I often dreamed of simpler times, but I saw the wickedness of this world and I realized I had two options: stay miserable or be the creator of my own world. I chose the latter.

I often felt like quitting, but there was something so invigorating about taking matters in your own hands, taking the reins and leading your life in whatever direction you wanted. So, I gave life another chance in the hope that I’d forget the sorrows of the past. I had to let them go. I had to set them free to set myself free.

I thought my sorrows and my bad decisions had me imprisoned, but then I realized I was the one holding on to them for I knew nothing else.
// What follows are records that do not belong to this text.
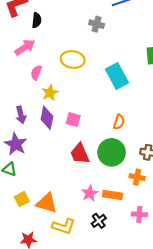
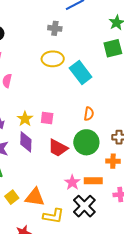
yellow ellipse: (73, 60) -> (53, 59), moved
yellow star: (50, 93) -> (25, 119), moved
purple diamond: (47, 118) -> (26, 142), moved
red trapezoid: (80, 154) -> (58, 148), turned -30
black cross: (99, 221) -> (84, 206), size x1.6

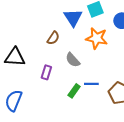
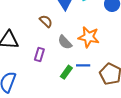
brown semicircle: (53, 38) -> (46, 21), turned -80
orange star: (97, 38) -> (89, 37), moved

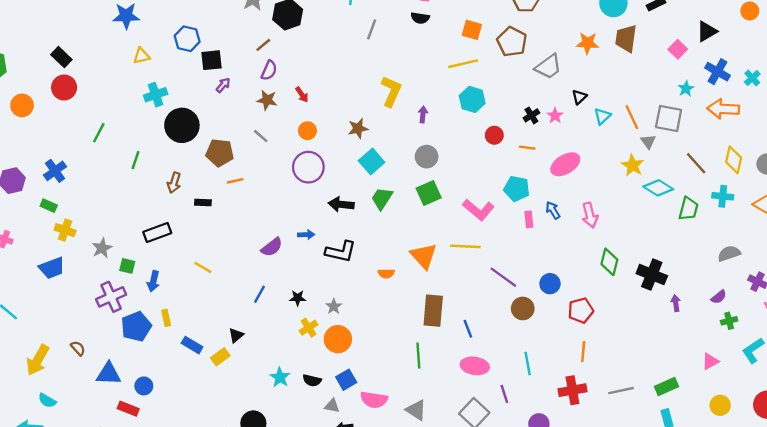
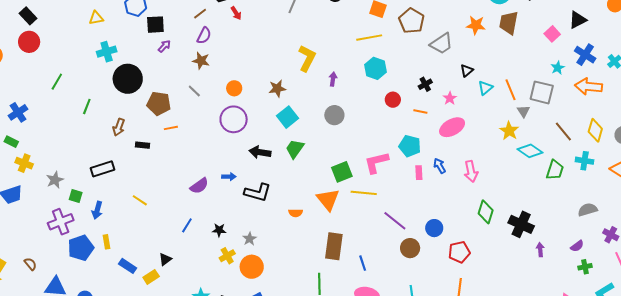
red arrow: (302, 95) -> (236, 13), moved
pink star: (555, 116) -> (450, 98), moved
green square: (429, 193) -> (342, 172), moved
pink L-shape: (479, 210) -> (376, 162), turned 124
Starting over was scary. Scarier than the past which was familiar. I was used to it. But then I realized I was holding on to what I knew because I was frightened to make a change; because change felt like stepping on some unknown, untested land; it felt as uncomfortable as waking up your neighbors on a Sunday morning with a drilling machine.
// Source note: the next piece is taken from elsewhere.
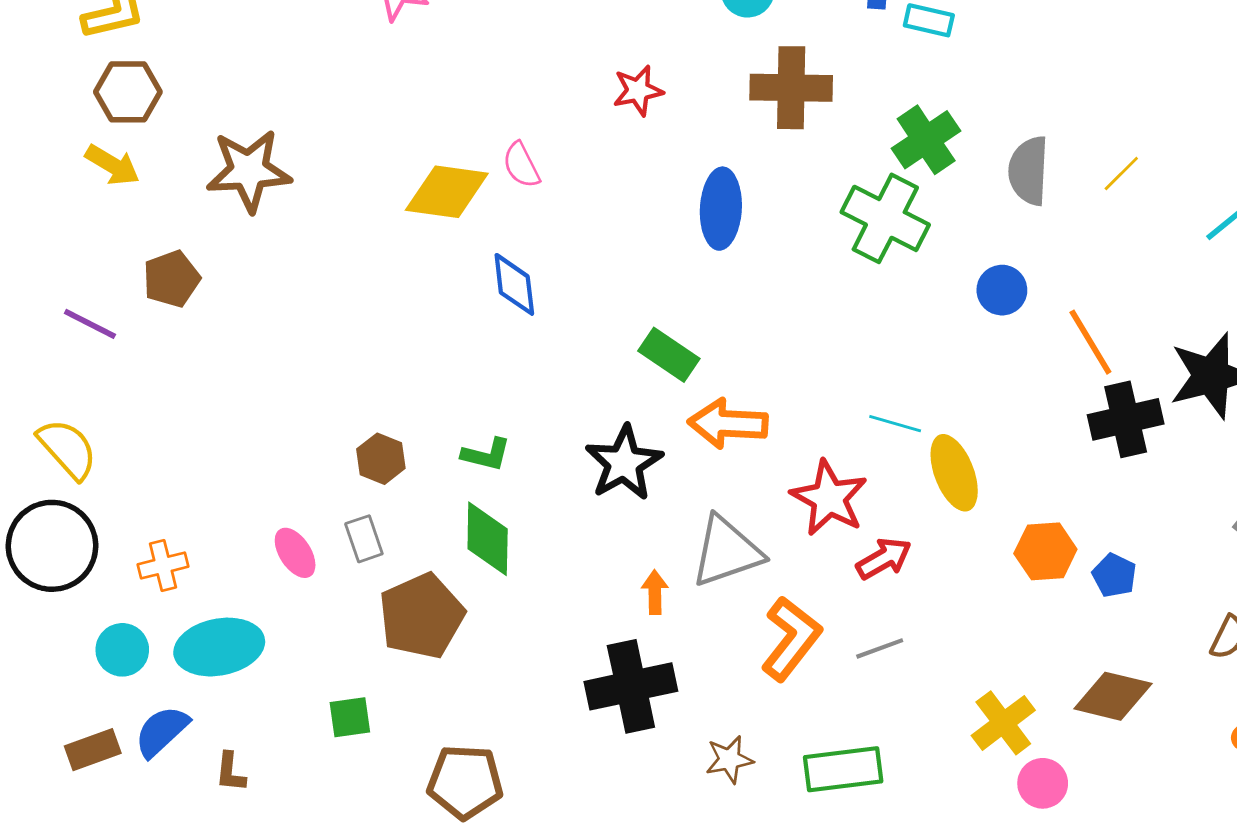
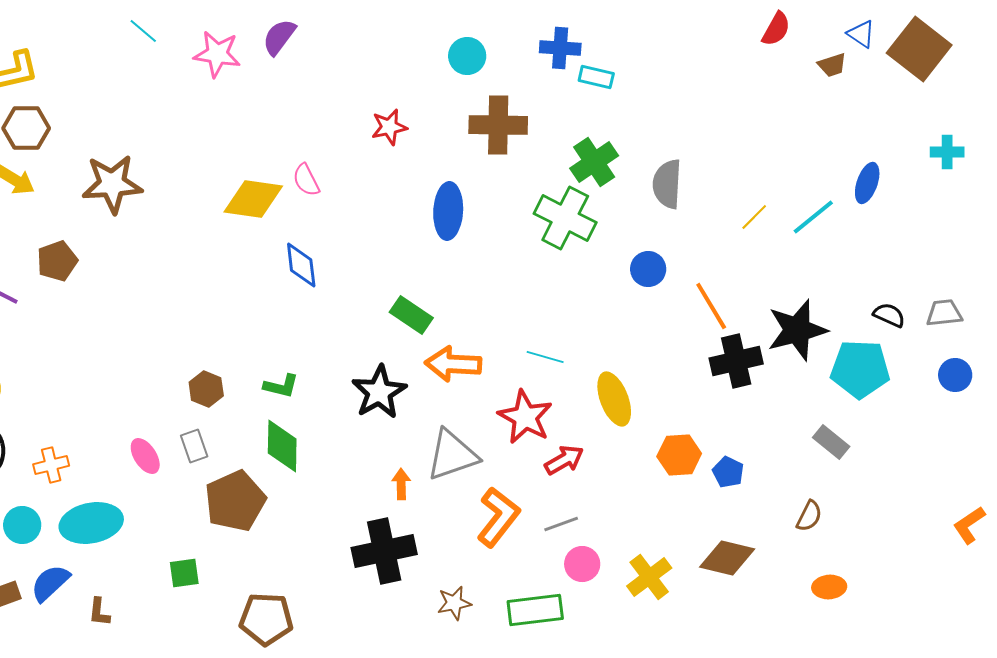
yellow line: (1121, 173) -> (754, 217), moved
cyan line: (895, 424) -> (545, 357), moved
pink circle: (1043, 783) -> (582, 564), moved

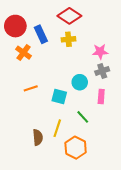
So, I let it all go. Slowly. Steadily.

And it worked.

Here I am now. Independent. Unconventional. Fierce. Daring.

I create my own rules. I eat breakfast for dinner; I wear sunglasses in winter; I polish my nails with lipstick when I am in a rush because you don’t have to wait for it to dry, and I let the wind blow into my hair even though it’s freezing outside. The wind makes me smile. I feel how the cold is slowly tiptoeing to my chest and I feel how it prickles my face and it makes me feel alive.

I moved on because it wasn’t just a challenge. I moved on because I owed it to myself. I moved on because I wanted to be happy. I moved on because I had the right and because it was the time to move on already.

We cannot save the people around us – we can only help them get through a situation by offering them our support and our understanding. We cannot be the doers and the makers of their lives. We cannot be their heroes and we cannot be those that lift them up.

You have one responsibility–to save yourself. Saving others will make you feel good about yourself, but it won’t solve your problems. It won’t make others feel good about themselves either. It is why you can only be there for someone through tough times, but you cannot fight their battles. We all learn through our own pain and through our own mistakes.

You have only one battle: saving yourself while trying to be better every day as you move forward. Putting someone in a safe bubble and protecting them from the cruelty of this world is acceptable for children only. Eventually, we all have to go through the downs in life.

Do you know what’s so good about the downs in life? The pain.

Pain forms you. Don’t quit because of the pain, on the contrary, look pain in the eyes and say: You will make me stronger, so why should I fear you?

Now go on, dare, and seize the day. Take every failure as a lesson and never stop moving forward. It is going to suck in the beginning, but it is just part of that formation process.

Make your own rules about life. Then break them if necessary.